How to Improve Your Credit Score
FICO and VantageScore might not share the exact details of how their models work, but they do provide guidance on which factors matter the most. Always strive to make your loan payments on time because your payment history is the most important factor in your credit score under both major models.
Credit scores are designed to predict if you’ll make payments on time, so it’s no surprise that late payments in your credit history will bring down your credit scores.
The less you owe, the less risky you are as a borrower. Your credit utilization ratio measures how much of your available credit you’re currently using. Credit scoring models penalize you if you’re using a high proportion of the credit lines that are available to you.
VantageScore recommends keeping your credit card balances below 30% of your credit limits to avoid negative impacts on your score.
Lenders are likely to believe that you’ll continue this type of behavior if you have a long track record of successful borrowing and repaying. The length of your credit history is based on a number of factors, including the ages of your oldest and newest accounts and the average age of all your accounts.
Be careful about closing credit card accounts for any reason, especially your oldest one. Closing accounts can affect both your credit utilization ratio and the average age of your accounts.
It can be worth it to keep a credit card active by making a small purchase every month or so, such as a tank of gas, as long as having it available doesn’t tempt you to rack up debt and the card doesn’t have an annual fee.
Scoring models consider what types of loans you’re using or have used in the past, including credit cards, auto loans, and home loans. Lenders like to see that you can handle a mix of different types of loans, so consider diversifying if you can safely do so.

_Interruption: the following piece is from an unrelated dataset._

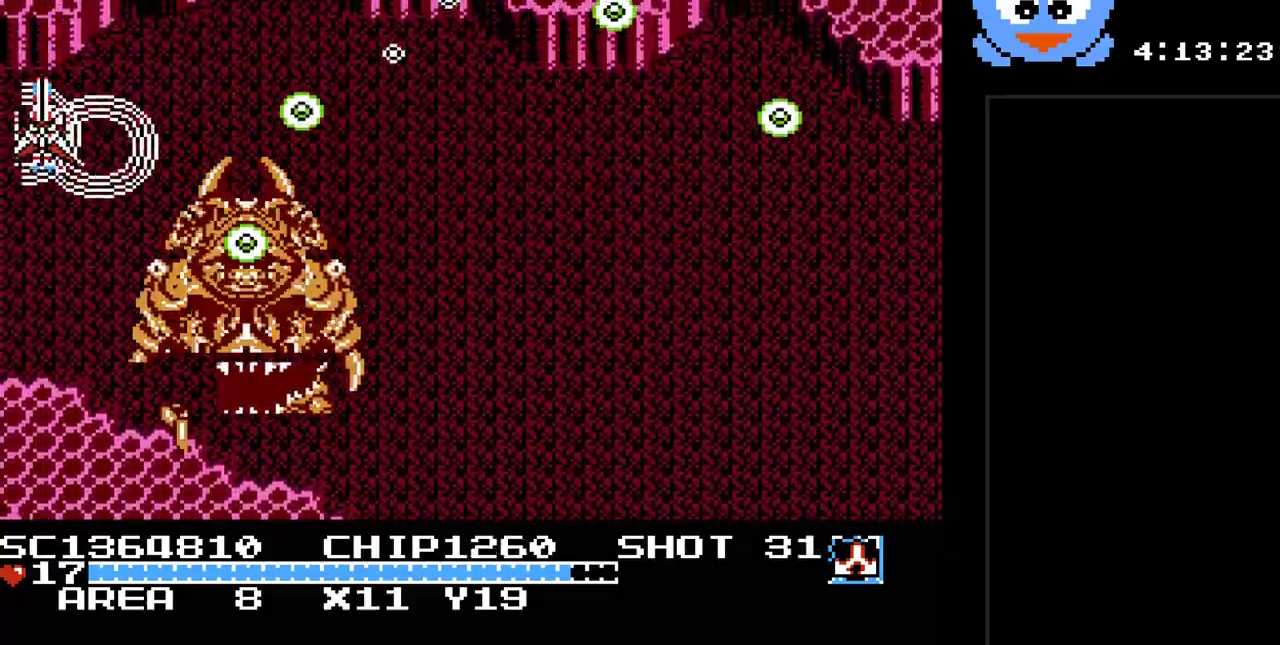
{"buttons": ["Y", "DPAD_DOWN"], "events": [[33, "DPAD_DOWN", "down"]]}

Don’t apply for new loans for the sole reason of improving your credit mix. The costs of debt outweigh any benefit you’d get from increasing your mix, which is one of the least important factors in your credit score.
Opening several new credit accounts in a relatively short period of time can signal that you're facing financial difficulties and are a riskier borrower. The fewer recent credit inquiries you have, the better.
How Can I Check My Credit Score?
It’s easy to review your credit scores, although you might have to pay a fee. Experian offered a free FICO score and credit report in June 2020, as well as a free credit report, if you created an account with the company. Equifax was charging $15.95 for a report and a score at that time, and TransUnion was offering unlimited score and report access plus credit monitoring for $24.95 a month.
You can view your credit reports for free each year under federal law, but credit bureaus aren't required to provide free credit scores.
You might be able to get your credit scores from other sources as well:
- Credit card issuers sometimes provide free credit scores to their customers. Ask your current credit card companies whether they offer them.
- You can ask the lender about your score during the application process when you apply for a loan.
- VantageScore maintains a list of partner sites that sometimes offer free access to your score.
- You can purchase FICO credit scores on the FICO website.
Your credit score depends on the information in your credit report, so your report might actually be more important. Get your credit reports from each reporting agency, review the information, and fix any errors to be sure that your score accurately reflects your borrowing history.
- Your credit score is a three-digit number calculated from the information contained in your credit report.
- Most scores range from about 350 to 800, and a score in the 600-range is considered “good,” if not excellent.
- Most credit scores are calculated by FICO and VantageScore.
- A higher score means greater borrowing power and results in better interest rates.